In our tests against the European model, which tops out at HSPA+, the AT&T model is roughly twice as fast. We’ve seen download peaks of up to 5.22 Mbps and upload peaks of 1.57 Mbps, while averages settled at 3.15 Mbps down and 1.22 Mbps up.
The impressive turn of speed the HTC One S delivered using Qualcomm’s Snapdragon S4 tipped us to the fact that a dualcore wouldn’t necessarily be behind compared to a quadcore, and so that AT&T’s One X swaps the Tegra 3 for the S4 didn’t give us too much cause for concern. In side-by-side testing, there’s an obvious advantage for the NVIDIA but a less predicable bonus for the Snapdragon.
In Android benchmarking tool Quadrant Pro, the Tegra 3 One X scored 4850, slightly ahead of the Snapdragon S4 One X at 4835. What’s interesting is the breakdown of those overall scores. The Tegra 3 model has significantly stronger CPU performance, unsurprisingly, almost double what the S4 can manage; however, the Snapdragon delivers roughly twice the memory I/O. That’s in no small part down to its dual memory channels, and means data read/write is faster.
Actually in the hand, and in day to day use there was no discernible difference between the two variants. Neither suffers any noticeable lag or stuttering, and in the real-world the absent cores don’t feel like a disadvantage.
Phone and Battery
AT&T’s voice network proved rock solid during our testing, with no dropped calls or distracting static. The One X is capable of great in-call audio, too, with the dual microphones being used for active noise cancellation, and the earpiece cranking up to compete even with loud background noise.
LTE has a tendency to consume battery in short order, though on the flip side there are fewer cores in the AT&T One X to power. Overall, then, runtimes for the Tegra 3 and S4 versions are roughly on a par, we found.

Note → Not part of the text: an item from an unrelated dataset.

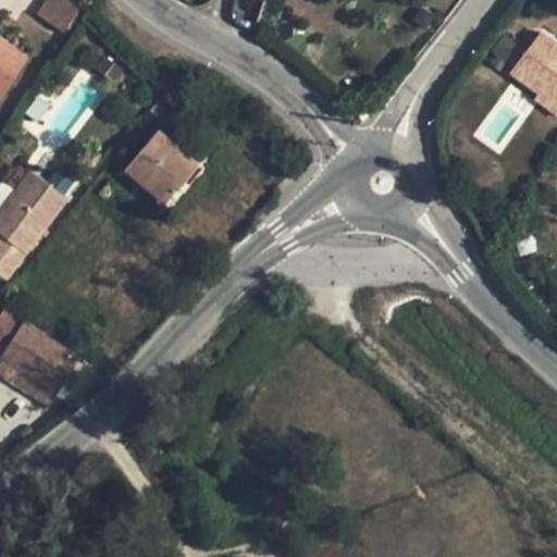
[(82,5),(73,0),(45,0),(36,14),(63,33),(82,5)]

With the display set to be permanently on, along with GPS, and with mixed use of WiFi and cellular data, playing videos and browsing the internet, both versions of the One X managed to run for over eight hours with 26-percent power left. Bear in mind this is an extreme case: with more typical – though still heavy – use, we went for nearly a full day on a single charge.
We fell hard for the European HTC One X, and with the addition of LTE the AT&T version is even stronger. The slick physical design, excellent display – visible indoors and out, even when wearing polarized sunglasses – and solid audio quality, when paired with 4G data speeds, add up to a fantastic smartphone and a fitting flagship for HTC’s 2012 range.
Our one remaining quibble is HTC Sense, covering up what – after a fair few Android iterations – is in Ice Cream Sandwich a highly usable platform in its raw form. Sense is much improved, yes, but so is Android 4.0 and we’re still not convinced that HTC’s customizations are necessary any longer. Still, Android’s flexibility means there are plenty of third-party launchers to choose from – we’re particularly keen on APEX and Novo – without demanding that you root your phone.
Is the HTC One X the best phone on AT&T’s network? It undoubtedly has some very strong competition from Apple’s iPhone 4S, though with the two handsets targeting different extremes in terms of screen size we’d think there’s room in the line-up for both to coexist. If you’re an Android fan and you live in an area with LTE coverage then the AT&T One X is a no-brainer.